Former Chadian President Hissene Habre has been under house arrest in Senegal since 2000.  He fled to Senegal after being deposed in 1990 and has since been accused of thousands of political killings and cases of torture during his eight years in power.

In October 2008, Habre filed a complaint with the court of the Economic Community of West African States to block his trial for crimes against humanity in Senegal, citing violations of his rights.

Tuesday, the ECOWAS court rejected a request by Habre's victims to take part in those proceedings.

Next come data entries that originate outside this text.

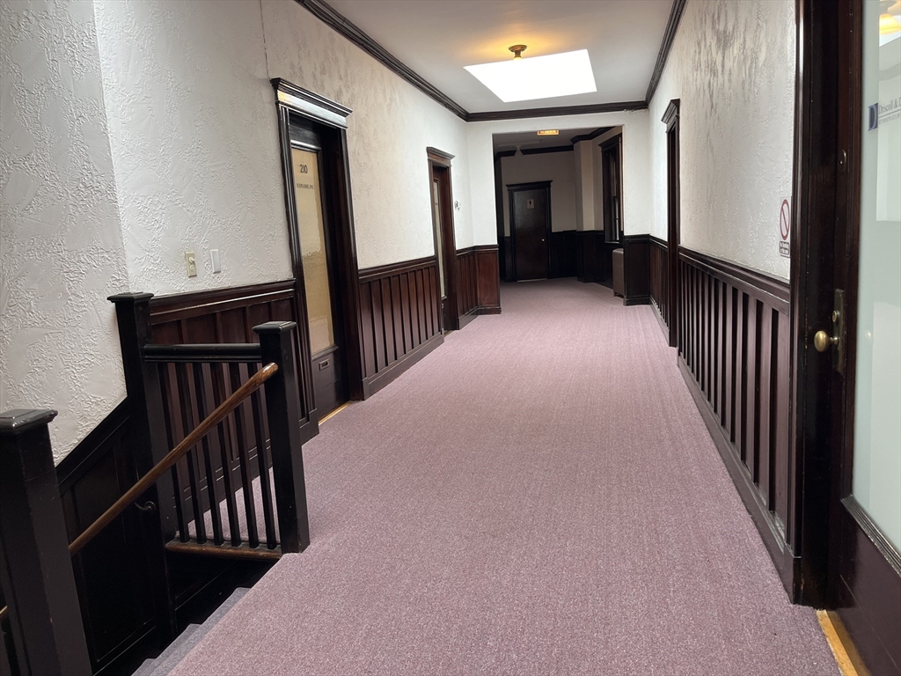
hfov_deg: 67.3
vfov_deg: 53.1
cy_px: 338
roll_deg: +3.2
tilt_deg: -11.3
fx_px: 677
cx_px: 450
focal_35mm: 26
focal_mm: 5.1
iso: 64
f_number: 1.6
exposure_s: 1/60
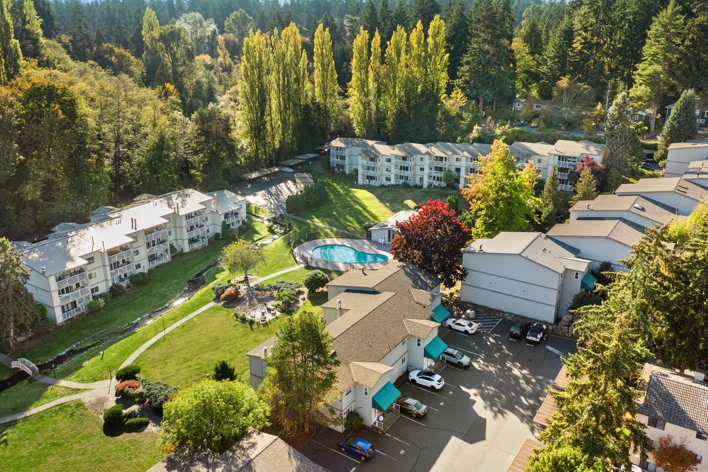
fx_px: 570
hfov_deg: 63.7
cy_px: 239
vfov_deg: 44.9
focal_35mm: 29
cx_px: 361
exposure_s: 1/60
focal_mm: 10.26
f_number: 3.2
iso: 100
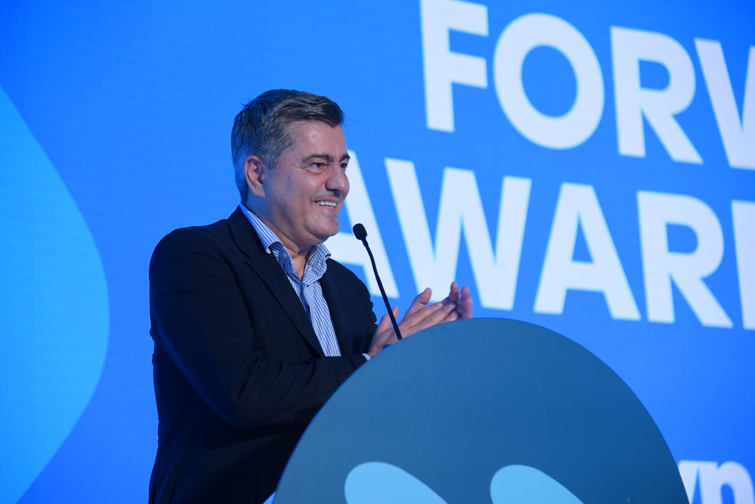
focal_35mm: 105
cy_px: 252
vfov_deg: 13.0
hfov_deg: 19.5
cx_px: 378
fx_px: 2202
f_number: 4.5
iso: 1000
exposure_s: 1/250
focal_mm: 105
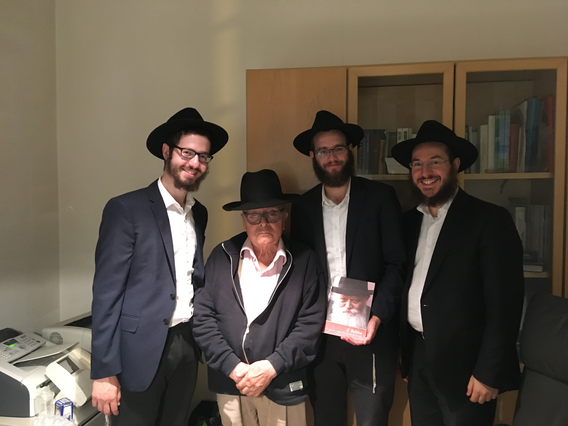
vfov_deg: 48.2
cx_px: 284
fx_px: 476
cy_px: 213
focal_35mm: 29
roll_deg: +0.2
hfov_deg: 61.7
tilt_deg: -1.6
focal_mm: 4.15
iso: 500
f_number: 2.2
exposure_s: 1/17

Senegalese government lawyer Sadel Ndiaye says though the court affirmed the right of individuals to intervene voluntarily in its proceedings, it also said those individuals must justify their need for participation.

Ndiaye says the ECOWAS court judged Hissene Habre's case against Senegal does not violate the interests of the victims.  The court said their interests are protected by the proceedings already underway, particularly those happening in Senegal.

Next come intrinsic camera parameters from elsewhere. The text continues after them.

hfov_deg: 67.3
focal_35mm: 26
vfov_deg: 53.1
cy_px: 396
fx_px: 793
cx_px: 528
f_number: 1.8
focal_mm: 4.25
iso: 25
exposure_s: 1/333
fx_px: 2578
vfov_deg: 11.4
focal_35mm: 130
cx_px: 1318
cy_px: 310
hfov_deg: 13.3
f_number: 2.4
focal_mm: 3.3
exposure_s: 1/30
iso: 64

In 2006, the African Union called for Senegal to try Habre on behalf of Africa.  Since then, Senegal has adopted laws that would allow it to do so, but the case is at a standstill.  Authorities say they will not act until Senegal receives international funding for the trial.

Senegal has said it wants all $38 million of its proposed three-year budget up front, a demand the international community is reluctant to agree to, especially because Senegal has not offered a clear plan on how they will try Habre.

Senegalese authorities have also refused to extradite Habre to Belgium, which issued an international arrest warrant for him in 2005.  In February of this year, Belgium took Senegal to the International Court of Justice for its failure to prosecute the former Chadian leader for crimes against humanity.

As the case in Senegal lurches on, Habre's victims and human-rights advocates have expressed concern that Senegal does not have the political will to try the former Chadian leader.

Hearings in Habre's complaint before the ECOWAS court will resume on January 14 to establish whether the court has jurisdiction in that case.